If I got the RSV vaccine in pregnancy, does my baby still need the antibody shot? ▼
Usually no. The CDC says most babies do not need both. If you received the maternal vaccine at the right time in your pregnancy, your baby is generally considered protected and does not also need nirsevimab. Confirm the timing with your pediatrician, because babies born soon after vaccination or in certain high-risk situations may still be advised to get the shot.
Are the RSV shots covered by insurance and Medicaid? ▼
Yes. Both the maternal vaccine and nirsevimab are recommended by the CDC, which means they are covered by Medicaid and most private insurance, and nirsevimab is available at no cost to eligible children through the federal Vaccines for Children program. If a clinic says it is out of stock, ask where else you can get it rather than skipping it.

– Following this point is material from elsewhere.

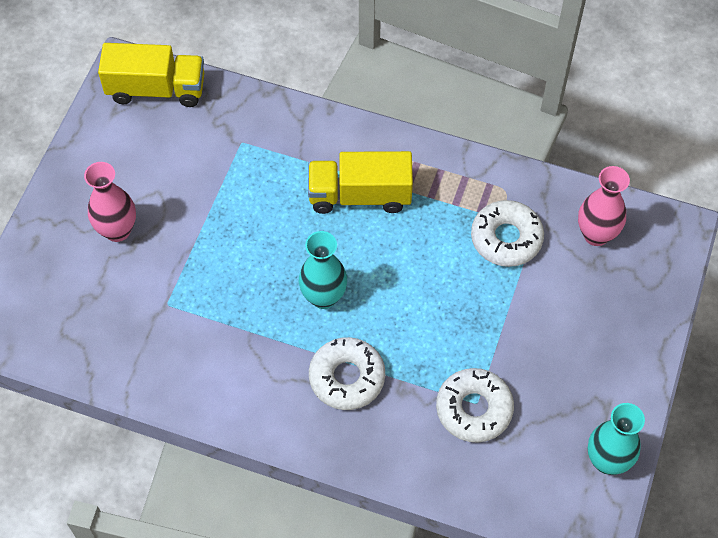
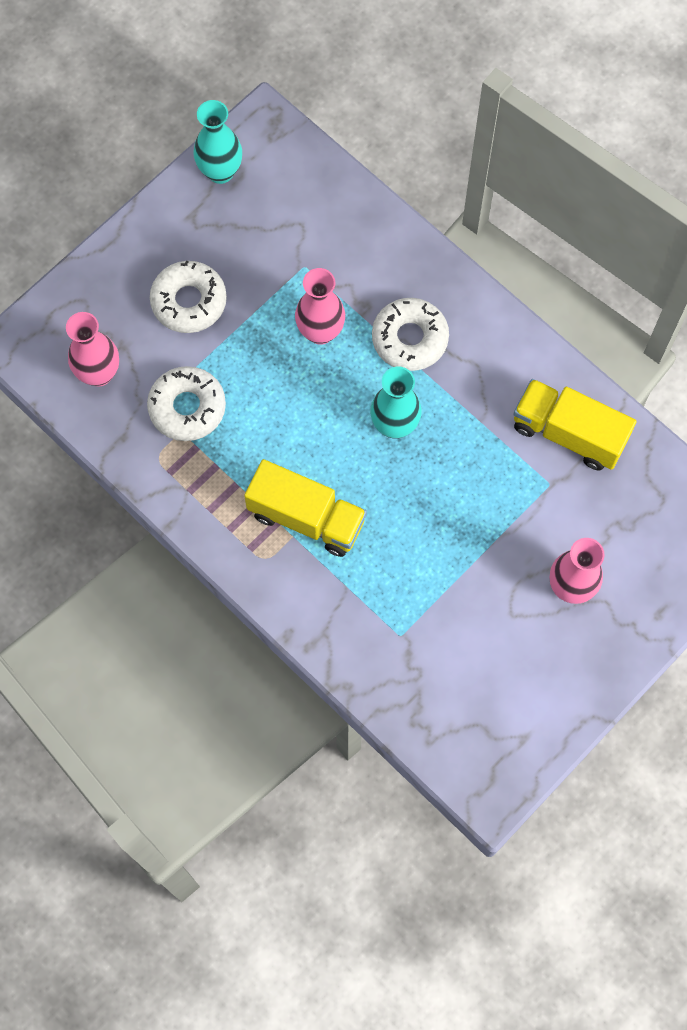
camera: 155 degrees left, 10 degrees up
yellow truck [98,43,204,107] -> yellow truck moved to [513,379,637,471]
white donut [436,368,514,443] -> white donut moved to [150,261,227,333]
none -> pink vase [295,268,345,345]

Why are Black babies more likely to miss the RSV shots? ▼
The gap is about access, not parenting. National data from the first seasons found RSV protection lowest among infants born to Black mothers, and one hospital found Black infants and those on government insurance got the shot on time far less often than white infants. The fix is making sure the shot is offered, stocked, and given on schedule, so ask for it by name and follow up if it is not available the first time.
Do antibiotics help with RSV? ▼
No. RSV is a virus, and antibiotics only work on bacteria. Treatment is supportive: fluids in small frequent feeds, saline drops and gentle suction to clear the nose, and close watching of the breathing. Babies who need the hospital get oxygen, IV fluids, and breathing support if needed, and most go home within a few days.